"""

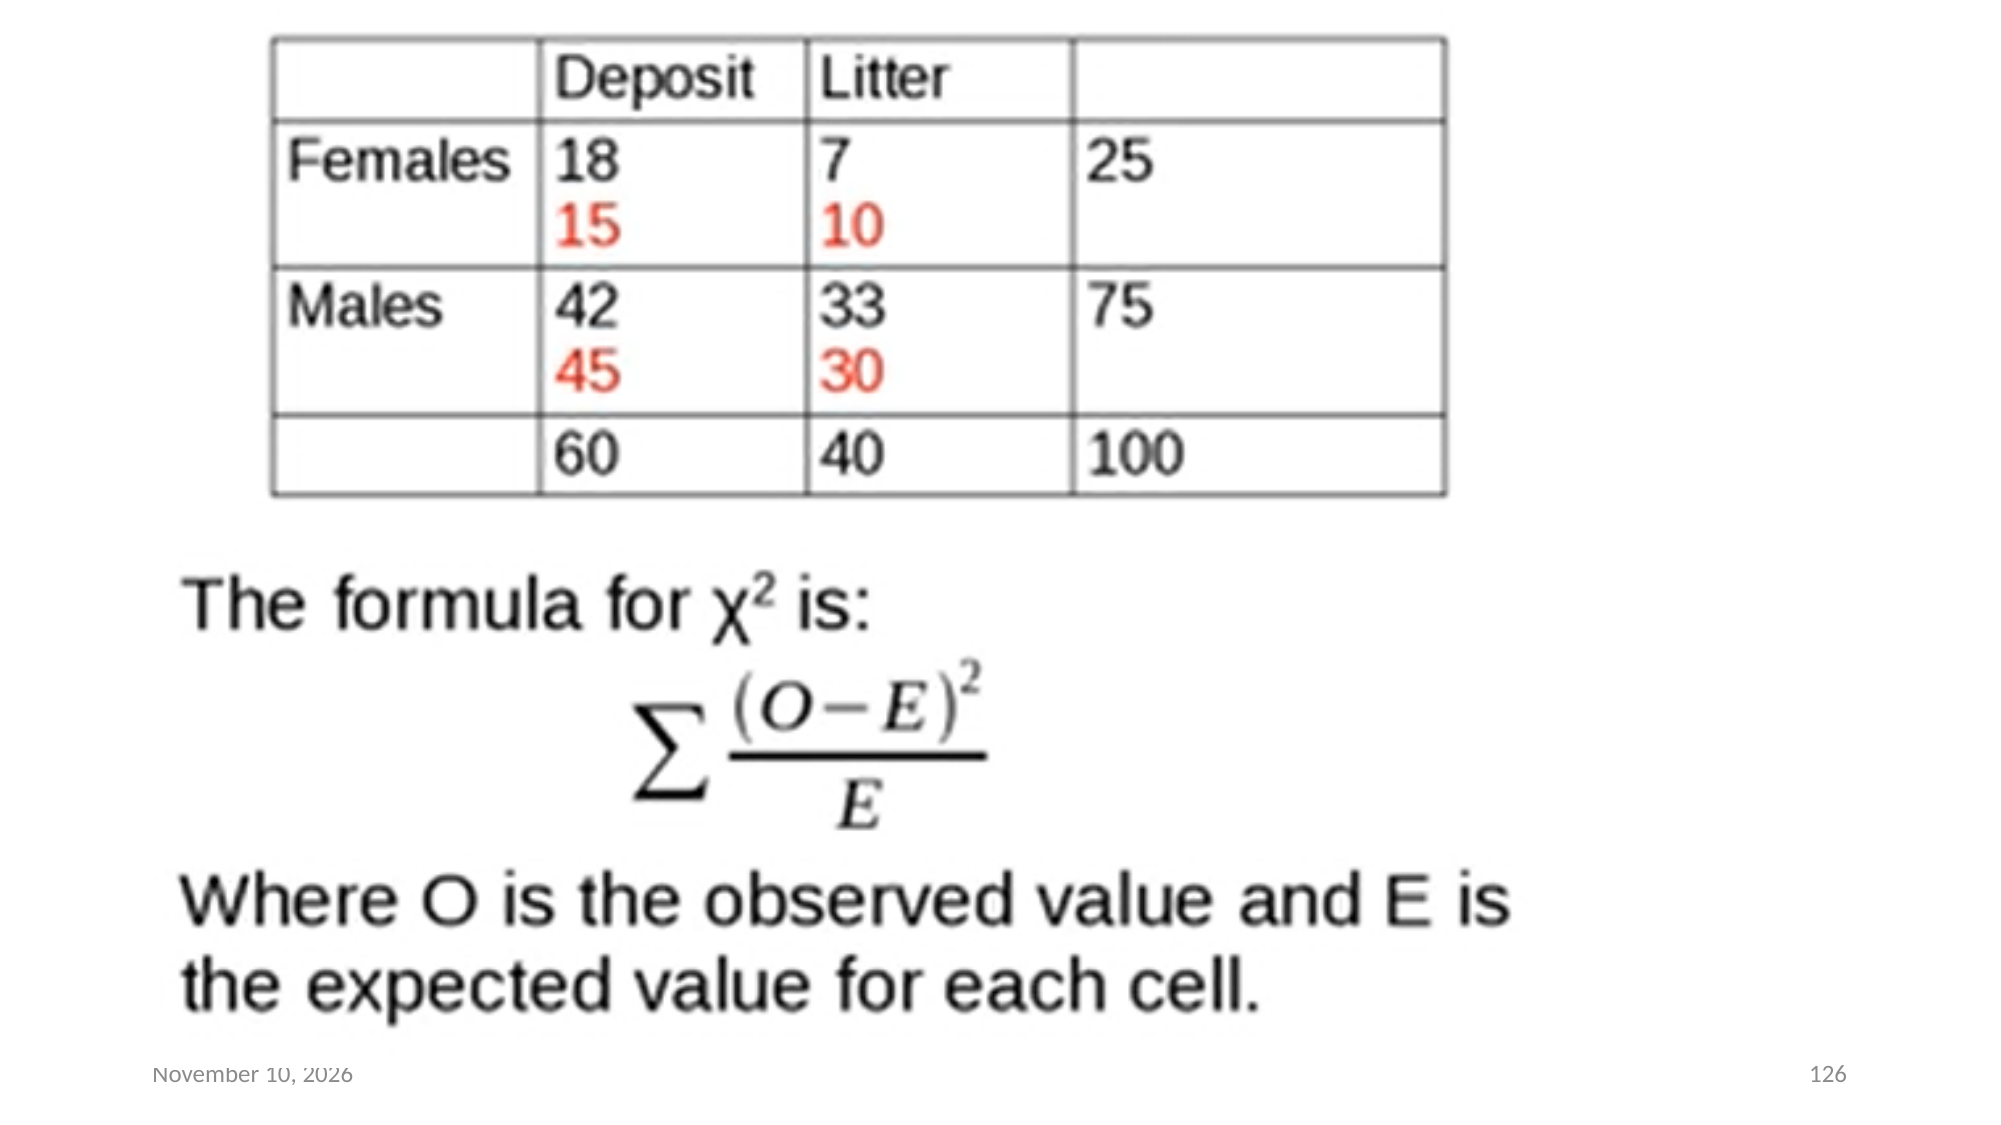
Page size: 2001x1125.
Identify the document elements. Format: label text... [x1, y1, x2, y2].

slide_number 126 [1412, 1042, 1863, 1103]
picture [119, 0, 1600, 1068]
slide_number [137, 1068, 588, 1103]
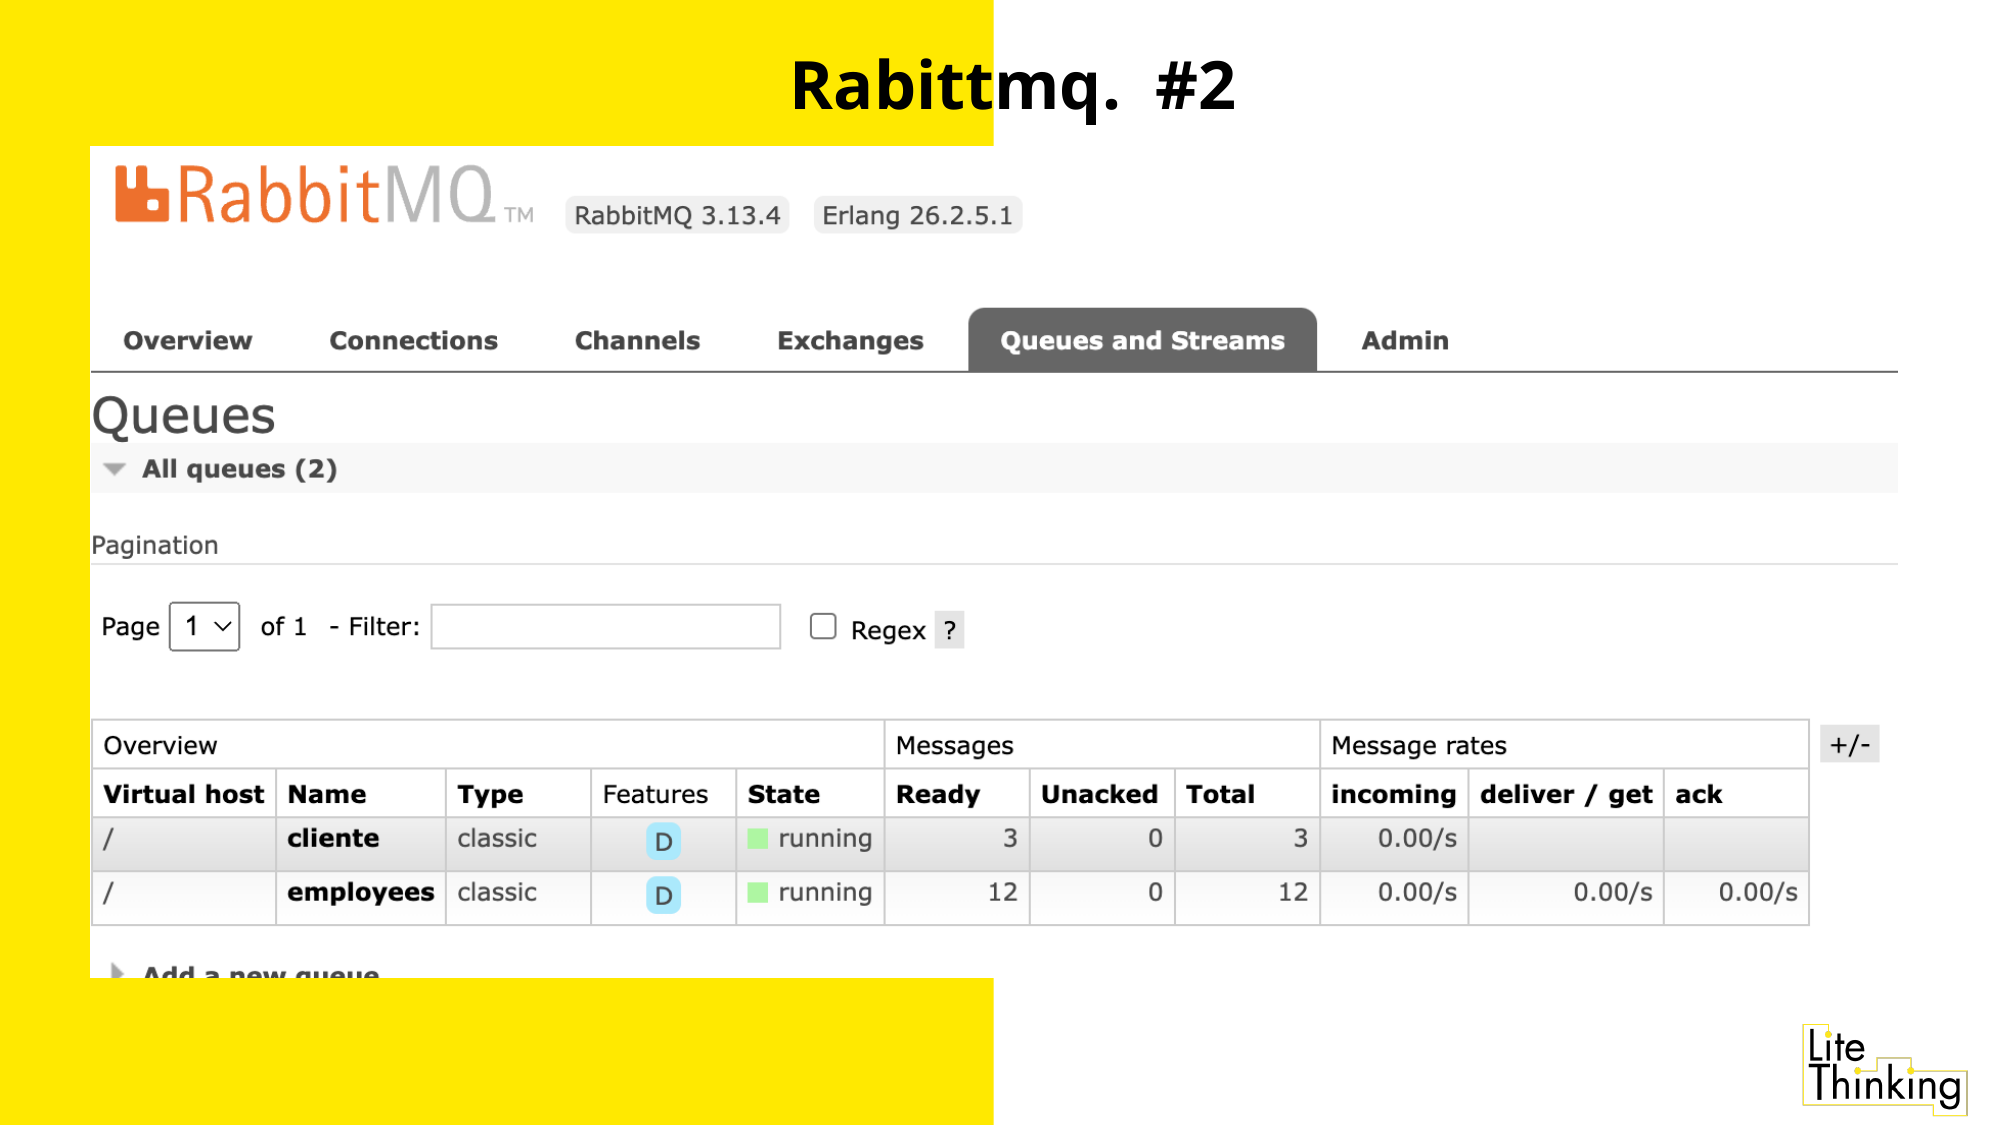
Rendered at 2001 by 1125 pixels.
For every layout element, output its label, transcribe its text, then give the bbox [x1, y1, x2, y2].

text_box Rabittmq. #2 [53, 35, 1974, 130]
picture [90, 146, 1898, 978]
text_box [0, 0, 995, 1125]
picture [1779, 1014, 1982, 1125]
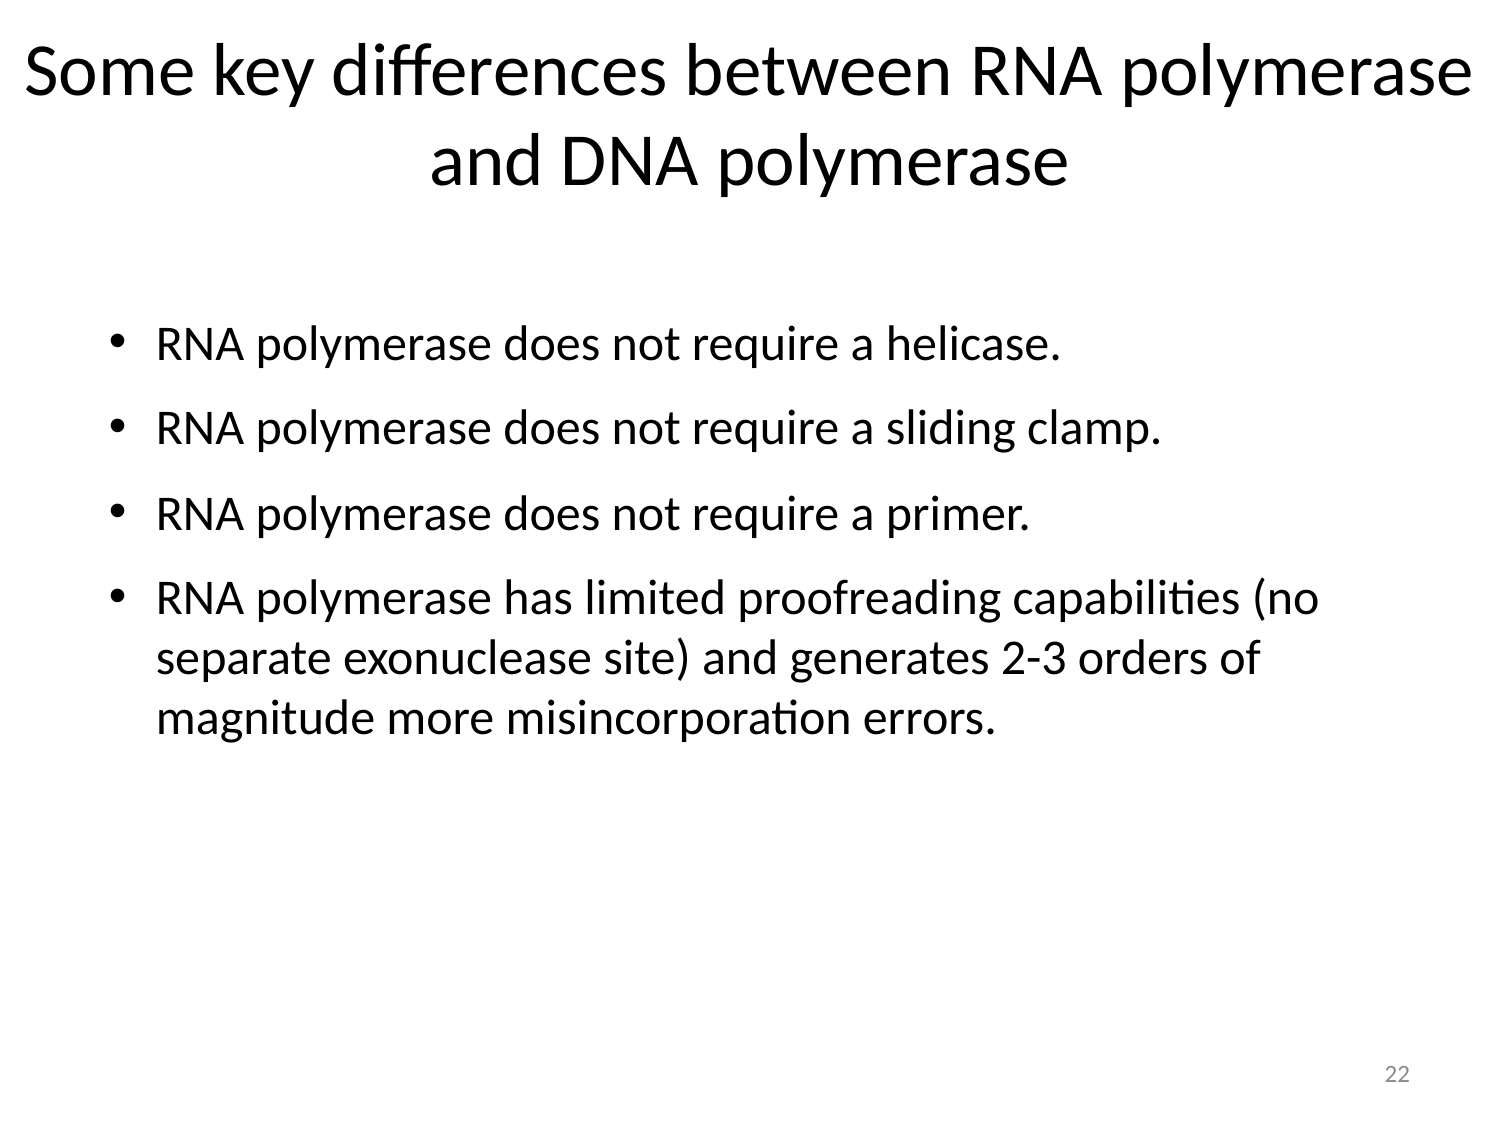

"""

● INSTRUCTION:
The reply should consist only of the lines from the top of the material above through the line with "Rendered at 2001 by 1125 pixels.", printed exactly, pictures omitted.

● SOLUTION FOR THIS PROBLEM:
Page size: 2001x1125.
Identify the document elements. Format: label text... [x1, y1, x2, y2].

slide_number 126 [1412, 1042, 1863, 1103]
picture [119, 0, 1600, 1068]
slide_number [137, 1068, 588, 1103]
Rendered at 2001 by 1125 pixels.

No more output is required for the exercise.